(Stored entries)
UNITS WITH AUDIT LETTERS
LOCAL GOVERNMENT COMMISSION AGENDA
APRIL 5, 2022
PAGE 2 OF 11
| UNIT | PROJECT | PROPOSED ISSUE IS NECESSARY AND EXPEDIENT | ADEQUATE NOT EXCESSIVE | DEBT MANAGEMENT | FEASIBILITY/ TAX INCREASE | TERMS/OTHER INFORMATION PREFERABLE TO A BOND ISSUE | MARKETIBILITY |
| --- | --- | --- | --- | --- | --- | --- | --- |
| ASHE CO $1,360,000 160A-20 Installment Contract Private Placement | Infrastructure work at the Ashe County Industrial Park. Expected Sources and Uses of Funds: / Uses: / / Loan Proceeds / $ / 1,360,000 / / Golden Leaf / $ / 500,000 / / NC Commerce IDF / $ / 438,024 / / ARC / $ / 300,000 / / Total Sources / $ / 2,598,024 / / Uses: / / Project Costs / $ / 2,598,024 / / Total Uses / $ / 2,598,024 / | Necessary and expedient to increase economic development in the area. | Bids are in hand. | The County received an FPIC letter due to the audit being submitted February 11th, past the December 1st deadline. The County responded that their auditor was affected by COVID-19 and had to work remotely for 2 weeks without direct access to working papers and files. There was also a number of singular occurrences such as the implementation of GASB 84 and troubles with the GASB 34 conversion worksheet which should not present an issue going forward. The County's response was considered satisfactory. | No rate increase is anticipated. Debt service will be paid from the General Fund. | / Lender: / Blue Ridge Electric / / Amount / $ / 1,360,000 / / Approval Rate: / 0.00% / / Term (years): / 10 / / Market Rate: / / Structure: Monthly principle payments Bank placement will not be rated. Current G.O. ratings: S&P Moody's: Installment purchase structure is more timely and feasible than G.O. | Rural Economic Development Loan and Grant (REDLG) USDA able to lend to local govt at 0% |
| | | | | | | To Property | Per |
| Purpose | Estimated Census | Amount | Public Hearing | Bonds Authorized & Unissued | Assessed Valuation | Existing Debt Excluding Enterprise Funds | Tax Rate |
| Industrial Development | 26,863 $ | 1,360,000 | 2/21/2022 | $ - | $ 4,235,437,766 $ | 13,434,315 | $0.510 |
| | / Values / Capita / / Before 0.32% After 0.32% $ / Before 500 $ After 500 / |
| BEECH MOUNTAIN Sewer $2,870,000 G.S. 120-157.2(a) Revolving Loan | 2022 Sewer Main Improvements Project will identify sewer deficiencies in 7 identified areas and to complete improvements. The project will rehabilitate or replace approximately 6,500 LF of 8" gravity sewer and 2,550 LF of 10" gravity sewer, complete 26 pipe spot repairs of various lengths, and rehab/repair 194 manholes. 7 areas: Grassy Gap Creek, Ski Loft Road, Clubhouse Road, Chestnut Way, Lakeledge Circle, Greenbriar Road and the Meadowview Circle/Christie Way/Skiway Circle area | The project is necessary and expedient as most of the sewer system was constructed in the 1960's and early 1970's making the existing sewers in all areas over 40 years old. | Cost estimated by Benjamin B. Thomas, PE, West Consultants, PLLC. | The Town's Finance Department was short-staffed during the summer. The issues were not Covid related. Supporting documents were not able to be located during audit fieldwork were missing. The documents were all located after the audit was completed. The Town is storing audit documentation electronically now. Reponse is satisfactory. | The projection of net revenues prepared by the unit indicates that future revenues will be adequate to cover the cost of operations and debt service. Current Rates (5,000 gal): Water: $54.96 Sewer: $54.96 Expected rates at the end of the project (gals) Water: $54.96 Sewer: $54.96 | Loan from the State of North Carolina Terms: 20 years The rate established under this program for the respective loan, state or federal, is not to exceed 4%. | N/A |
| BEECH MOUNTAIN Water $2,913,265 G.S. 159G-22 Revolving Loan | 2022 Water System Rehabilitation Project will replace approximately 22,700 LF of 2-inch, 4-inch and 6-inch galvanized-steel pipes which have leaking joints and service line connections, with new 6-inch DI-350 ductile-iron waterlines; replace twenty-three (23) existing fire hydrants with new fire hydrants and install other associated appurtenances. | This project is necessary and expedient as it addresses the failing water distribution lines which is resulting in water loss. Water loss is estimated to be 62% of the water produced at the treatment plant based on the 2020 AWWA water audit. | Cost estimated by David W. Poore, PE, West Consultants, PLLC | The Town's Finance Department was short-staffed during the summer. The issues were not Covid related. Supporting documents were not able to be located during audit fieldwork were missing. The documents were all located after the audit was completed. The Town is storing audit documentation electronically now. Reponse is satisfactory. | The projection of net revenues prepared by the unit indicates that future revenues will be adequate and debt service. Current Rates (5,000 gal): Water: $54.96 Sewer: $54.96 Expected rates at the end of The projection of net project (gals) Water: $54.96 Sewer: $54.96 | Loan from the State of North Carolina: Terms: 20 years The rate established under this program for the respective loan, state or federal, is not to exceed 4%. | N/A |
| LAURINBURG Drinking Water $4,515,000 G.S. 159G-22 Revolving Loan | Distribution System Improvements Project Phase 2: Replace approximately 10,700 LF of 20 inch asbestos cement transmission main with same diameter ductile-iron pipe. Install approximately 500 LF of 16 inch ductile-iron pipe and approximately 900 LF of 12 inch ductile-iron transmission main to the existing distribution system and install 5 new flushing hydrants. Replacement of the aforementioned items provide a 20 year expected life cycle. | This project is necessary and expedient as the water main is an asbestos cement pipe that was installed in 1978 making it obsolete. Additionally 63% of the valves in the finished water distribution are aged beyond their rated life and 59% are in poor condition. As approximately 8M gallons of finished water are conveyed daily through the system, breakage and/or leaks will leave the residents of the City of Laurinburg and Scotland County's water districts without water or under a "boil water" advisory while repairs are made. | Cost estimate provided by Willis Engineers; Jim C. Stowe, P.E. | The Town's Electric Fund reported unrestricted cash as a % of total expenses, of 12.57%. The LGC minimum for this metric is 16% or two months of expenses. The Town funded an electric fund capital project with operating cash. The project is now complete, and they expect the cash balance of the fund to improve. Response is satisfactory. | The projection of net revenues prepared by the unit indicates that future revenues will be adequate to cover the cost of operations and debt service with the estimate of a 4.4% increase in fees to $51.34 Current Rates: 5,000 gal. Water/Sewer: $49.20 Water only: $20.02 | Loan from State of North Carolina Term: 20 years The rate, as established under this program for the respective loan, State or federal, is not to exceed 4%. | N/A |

Exercise requirements:
Once the line with "LOCAL GOVERNMENT COMMISSION AGENDA" is found in the records above, print exactly that line and every line after it through the line with "ISSUE | MARKETIBILITY |".

Exercise answer:
LOCAL GOVERNMENT COMMISSION AGENDA
APRIL 5, 2022
PAGE 2 OF 11
| UNIT | PROJECT | PROPOSED ISSUE IS NECESSARY AND EXPEDIENT | ADEQUATE NOT EXCESSIVE | DEBT MANAGEMENT | FEASIBILITY/ TAX INCREASE | TERMS/OTHER INFORMATION PREFERABLE TO A BOND ISSUE | MARKETIBILITY |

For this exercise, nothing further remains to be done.